Measurement reading data
++++++
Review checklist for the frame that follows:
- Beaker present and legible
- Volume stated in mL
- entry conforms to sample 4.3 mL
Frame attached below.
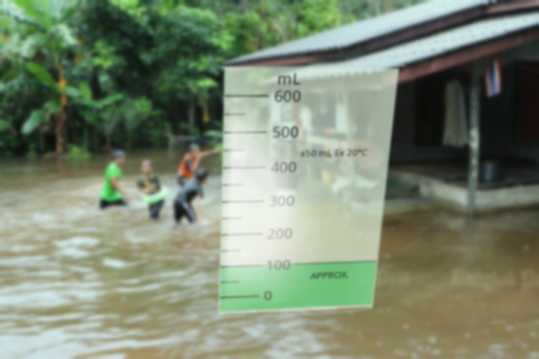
++++++
### REQUIRED WORK
Lay out every line of the listing above as a numbered list, omitting blank lines. Leave the picture out of your answer.

### TASK RESPONSE
1. Review checklist for the frame that follows:
2. - Beaker present and legible
3. - Volume stated in mL
4. - entry conforms to sample 4.3 mL
5. Frame attached below.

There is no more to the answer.